Greece’s three-year government notes advanced for the first time in six days as the nation’s Prime Minister and Finance Minister tour Europe to gain support for their plans to strike a new deal with official creditors.
Yields on shorter-dated Greek securities remained higher than those on longer-maturity debt, suggesting investors are still concerned they won’t get paid back in full. Rates on Austrian and Dutch 10-year debt were among those to touch record lows on Monday. Benchmark German bunds were little changed as data confirmed manufacturing output in the euro area expanded in January.
“The focus will clearly be on developments in Greece this week,” said Patrick Jacq, a senior fixed-income strategist at BNP Paribas SA in Paris. “Given the deterioration we’ve seen in Greek markets it makes sense to see some stabilization. I don’t think the worst-case scenario is the best to be priced in because it’s in everyone’s interest to reach an agreement.”
Greece’s three-year yield dropped 65 basis points, or 0.65 percentage point, to 18.50 percent at 10:26 a.m. London time. The 3.375 percent note rose 0.96, or 9.60 euros per 1,000-euro ($1,135) face amount, to 72.15. The rate increased 907 basis points last week. The nation’s 10-year yield fell 44 basis points to 10.73 percent.
Greek Prime Minister Alexis Tsipras traveled to Cyprus on Monday before trips to Rome, Paris and Brussels, with Berlin not yet on the agenda. Finance Minister Yanis Varoufakis visits London and Paris on Monday and Rome a day later.
While euro-area officials want Greece to stick to the austerity demands of its existing bailout agreement, Tsipras is seeking a debt writedown so he can increase public spending. The danger is that the Greek financial system is left without funding long before the May deadline for a deal.

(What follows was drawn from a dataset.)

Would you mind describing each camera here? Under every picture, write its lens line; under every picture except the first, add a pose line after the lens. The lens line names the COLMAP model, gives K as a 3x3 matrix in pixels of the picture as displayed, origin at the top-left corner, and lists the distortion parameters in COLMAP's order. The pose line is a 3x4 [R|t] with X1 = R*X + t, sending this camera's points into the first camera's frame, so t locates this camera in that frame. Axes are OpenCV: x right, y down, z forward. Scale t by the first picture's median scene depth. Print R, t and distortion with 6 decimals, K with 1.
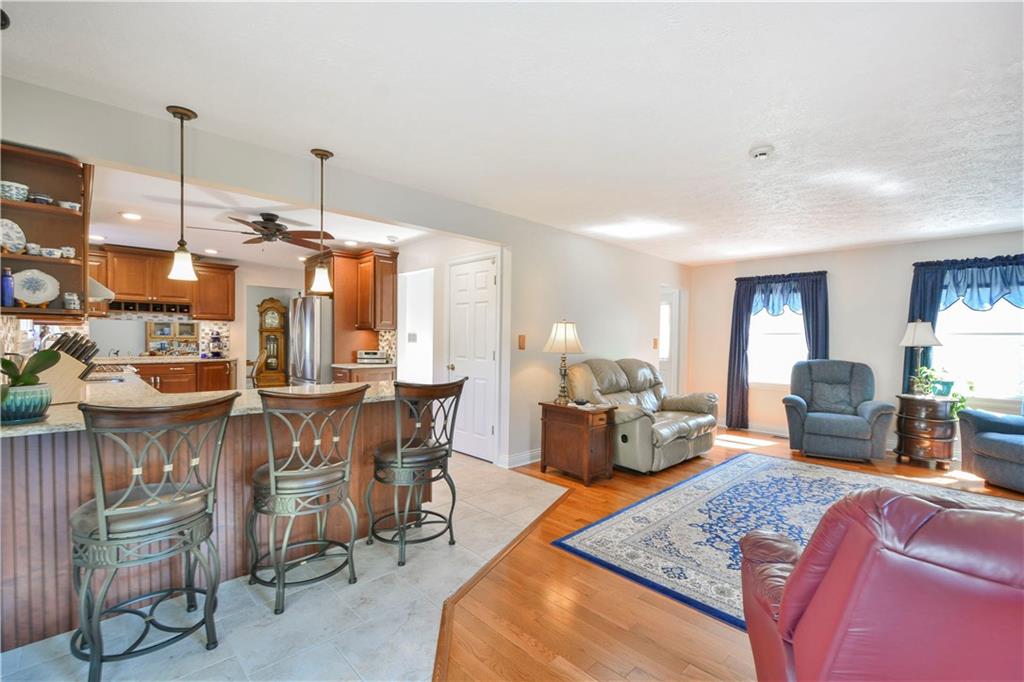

“We’re not going to ask for any more loans,” Varoufakis said after meeting his French counterpart, Michel Sapin, on Sunday. “During this period, it is perfectly possible in conjunction with the ECB to establish the liquidity provisions that are necessary,” Varoufakis said, referring to the European Central Bank’s support for the nation’s lenders.
The rate on Dutch 10-year bonds fell one basis point to 0.36 percent and touch 0.356 percent, the least since Bloomberg began collecting the data in 1990. Austria’s 10-year yield reached 0.375 percent, also the lowest on record.
A purchasing managers’ index for manufacturing in the euro- area rose to 51 in January from 50.6 the previous month, Markit Economics Ltd. confirmed.
The yield on Germany’s 10-year bunds, the euro region’s benchmark sovereign securities, was little changed at 0.30 percent.